In a Nature Materials report published in January 2016, they showed that it worked. In a follow-up Science Advances paper published this month, they combined the nanoparticles with antibiotics the bacteria were otherwise resistant to. They found that the nanoparticles paved the way for the antibiotics to work far better than they otherwise would have.
The nanoparticles work as an antibiotic supercharger, Chatterjee said, because the bacteria must divert resources to overcome the superoxide stress broadly imposed on their biological workings. That makes them more susceptible to antibiotics. Traditional antibiotics, in contrast, rely on small molecules that, for example, might try to blow holes in a bacteria’s cell wall.
“Conventional small molecules target proteins,” Chatterjee said. “And here we target a process.”
Need to evolve
Because that process involves many of the systems that make bacteria tick, that process should be harder for them to overcome than the targeted assaults of small molecules, Madinger said.

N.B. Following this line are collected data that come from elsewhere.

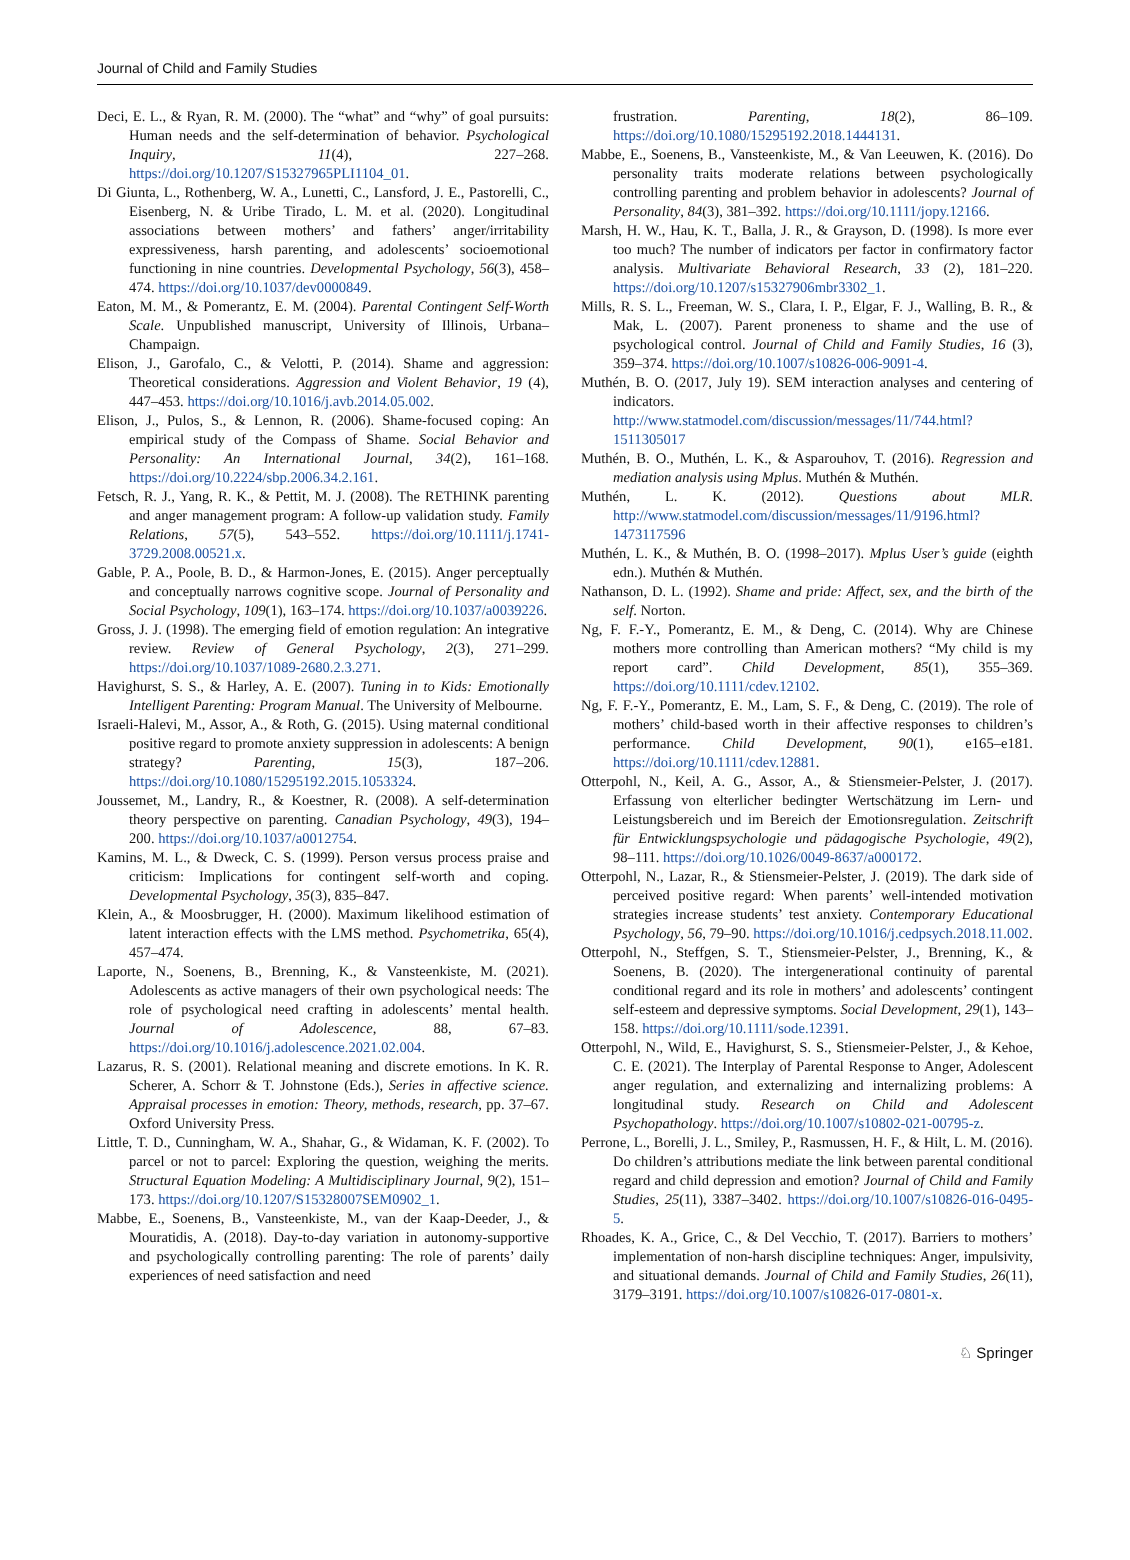Journal of Child and Family Studies
Deci, E. L., & Ryan, R. M. (2000). The “what” and “why” of goal pursuits: Human needs and the self-determination of behavior. Psychological Inquiry, 11(4), 227–268. https://doi.org/10.1207/S15327965PLI1104_01.
Di Giunta, L., Rothenberg, W. A., Lunetti, C., Lansford, J. E., Pastorelli, C., Eisenberg, N. & Uribe Tirado, L. M. et al. (2020). Longitudinal associations between mothers’ and fathers’ anger/irritability expressiveness, harsh parenting, and adolescents’ socioemotional functioning in nine countries. Developmental Psychology, 56(3), 458–474. https://doi.org/10.1037/dev0000849.
Eaton, M. M., & Pomerantz, E. M. (2004). Parental Contingent Self-Worth Scale. Unpublished manuscript, University of Illinois, Urbana–Champaign.
Elison, J., Garofalo, C., & Velotti, P. (2014). Shame and aggression: Theoretical considerations. Aggression and Violent Behavior, 19 (4), 447–453. https://doi.org/10.1016/j.avb.2014.05.002.
Elison, J., Pulos, S., & Lennon, R. (2006). Shame-focused coping: An empirical study of the Compass of Shame. Social Behavior and Personality: An International Journal, 34(2), 161–168. https://doi.org/10.2224/sbp.2006.34.2.161.
Fetsch, R. J., Yang, R. K., & Pettit, M. J. (2008). The RETHINK parenting and anger management program: A follow-up validation study. Family Relations, 57(5), 543–552. https://doi.org/10.1111/j.1741-3729.2008.00521.x.
Gable, P. A., Poole, B. D., & Harmon-Jones, E. (2015). Anger perceptually and conceptually narrows cognitive scope. Journal of Personality and Social Psychology, 109(1), 163–174. https://doi.org/10.1037/a0039226.
Gross, J. J. (1998). The emerging field of emotion regulation: An integrative review. Review of General Psychology, 2(3), 271–299. https://doi.org/10.1037/1089-2680.2.3.271.
Havighurst, S. S., & Harley, A. E. (2007). Tuning in to Kids: Emotionally Intelligent Parenting: Program Manual. The University of Melbourne.
Israeli-Halevi, M., Assor, A., & Roth, G. (2015). Using maternal conditional positive regard to promote anxiety suppression in adolescents: A benign strategy? Parenting, 15(3), 187–206. https://doi.org/10.1080/15295192.2015.1053324.
Joussemet, M., Landry, R., & Koestner, R. (2008). A self-determination theory perspective on parenting. Canadian Psychology, 49(3), 194–200. https://doi.org/10.1037/a0012754.
Kamins, M. L., & Dweck, C. S. (1999). Person versus process praise and criticism: Implications for contingent self-worth and coping. Developmental Psychology, 35(3), 835–847.
Klein, A., & Moosbrugger, H. (2000). Maximum likelihood estimation of latent interaction effects with the LMS method. Psychometrika, 65(4), 457–474.
Laporte, N., Soenens, B., Brenning, K., & Vansteenkiste, M. (2021). Adolescents as active managers of their own psychological needs: The role of psychological need crafting in adolescents’ mental health. Journal of Adolescence, 88, 67–83. https://doi.org/10.1016/j.adolescence.2021.02.004.
Lazarus, R. S. (2001). Relational meaning and discrete emotions. In K. R. Scherer, A. Schorr & T. Johnstone (Eds.), Series in affective science. Appraisal processes in emotion: Theory, methods, research, pp. 37–67. Oxford University Press.
Little, T. D., Cunningham, W. A., Shahar, G., & Widaman, K. F. (2002). To parcel or not to parcel: Exploring the question, weighing the merits. Structural Equation Modeling: A Multidisciplinary Journal, 9(2), 151–173. https://doi.org/10.1207/S15328007SEM0902_1.
Mabbe, E., Soenens, B., Vansteenkiste, M., van der Kaap-Deeder, J., & Mouratidis, A. (2018). Day-to-day variation in autonomy-supportive and psychologically controlling parenting: The role of parents’ daily experiences of need satisfaction and need
frustration. Parenting, 18(2), 86–109. https://doi.org/10.1080/15295192.2018.1444131.
Mabbe, E., Soenens, B., Vansteenkiste, M., & Van Leeuwen, K. (2016). Do personality traits moderate relations between psychologically controlling parenting and problem behavior in adolescents? Journal of Personality, 84(3), 381–392. https://doi.org/10.1111/jopy.12166.
Marsh, H. W., Hau, K. T., Balla, J. R., & Grayson, D. (1998). Is more ever too much? The number of indicators per factor in confirmatory factor analysis. Multivariate Behavioral Research, 33 (2), 181–220. https://doi.org/10.1207/s15327906mbr3302_1.
Mills, R. S. L., Freeman, W. S., Clara, I. P., Elgar, F. J., Walling, B. R., & Mak, L. (2007). Parent proneness to shame and the use of psychological control. Journal of Child and Family Studies, 16 (3), 359–374. https://doi.org/10.1007/s10826-006-9091-4.
Muthén, B. O. (2017, July 19). SEM interaction analyses and centering of indicators. http://www.statmodel.com/discussion/messages/11/744.html?1511305017
Muthén, B. O., Muthén, L. K., & Asparouhov, T. (2016). Regression and mediation analysis using Mplus. Muthén & Muthén.
Muthén, L. K. (2012). Questions about MLR. http://www.statmodel.com/discussion/messages/11/9196.html?1473117596
Muthén, L. K., & Muthén, B. O. (1998–2017). Mplus User’s guide (eighth edn.). Muthén & Muthén.
Nathanson, D. L. (1992). Shame and pride: Affect, sex, and the birth of the self. Norton.
Ng, F. F.-Y., Pomerantz, E. M., & Deng, C. (2014). Why are Chinese mothers more controlling than American mothers? “My child is my report card”. Child Development, 85(1), 355–369. https://doi.org/10.1111/cdev.12102.
Ng, F. F.-Y., Pomerantz, E. M., Lam, S. F., & Deng, C. (2019). The role of mothers’ child-based worth in their affective responses to children’s performance. Child Development, 90(1), e165–e181. https://doi.org/10.1111/cdev.12881.
Otterpohl, N., Keil, A. G., Assor, A., & Stiensmeier-Pelster, J. (2017). Erfassung von elterlicher bedingter Wertschätzung im Lern- und Leistungsbereich und im Bereich der Emotionsregulation. Zeitschrift für Entwicklungspsychologie und pädagogische Psychologie, 49(2), 98–111. https://doi.org/10.1026/0049-8637/a000172.
Otterpohl, N., Lazar, R., & Stiensmeier-Pelster, J. (2019). The dark side of perceived positive regard: When parents’ well-intended motivation strategies increase students’ test anxiety. Contemporary Educational Psychology, 56, 79–90. https://doi.org/10.1016/j.cedpsych.2018.11.002.
Otterpohl, N., Steffgen, S. T., Stiensmeier-Pelster, J., Brenning, K., & Soenens, B. (2020). The intergenerational continuity of parental conditional regard and its role in mothers’ and adolescents’ contingent self-esteem and depressive symptoms. Social Development, 29(1), 143–158. https://doi.org/10.1111/sode.12391.
Otterpohl, N., Wild, E., Havighurst, S. S., Stiensmeier-Pelster, J., & Kehoe, C. E. (2021). The Interplay of Parental Response to Anger, Adolescent anger regulation, and externalizing and internalizing problems: A longitudinal study. Research on Child and Adolescent Psychopathology. https://doi.org/10.1007/s10802-021-00795-z.
Perrone, L., Borelli, J. L., Smiley, P., Rasmussen, H. F., & Hilt, L. M. (2016). Do children’s attributions mediate the link between parental conditional regard and child depression and emotion? Journal of Child and Family Studies, 25(11), 3387–3402. https://doi.org/10.1007/s10826-016-0495-5.
Rhoades, K. A., Grice, C., & Del Vecchio, T. (2017). Barriers to mothers’ implementation of non-harsh discipline techniques: Anger, impulsivity, and situational demands. Journal of Child and Family Studies, 26(11), 3179–3191. https://doi.org/10.1007/s10826-017-0801-x.
♘ Springer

“We will always be working with a moving target because bacteria are very clever,” she said. “If we develop something that targets something on their cell wall, they’ll figure out a way to modify their cell wall and survive.”
These semiconducting-nanoparticle-induced superoxides, though, exploit the fact that bacteria are killed by reactive oxygen species – “it’s taking advantage of a lethal foe that they already have,” as Madinger put it.
Given the need for exposing the nanoparticles to light, the approach shows the most promise for infections at or near the surface of the skin – in particular, those associated with wounds or burns. There’s certainly many who could benefit, said Laura Madsen, RN, burn outreach coordinator for the Burn Center at UCH.
“Infection is still the major thing that kills burn patients,” she said.
Chatterjee said the next step is to move forward with larger animal models (so far, they’ve gone as far as flatworms), and she hopes to further partner with physician faculty to speed up the process of moving her work from the brink of science fiction to patients and UCHealth and beyond.
“We should be evolving in a way that can keep up with evolving pathogens,” she said.
Which is to say: very, very quickly.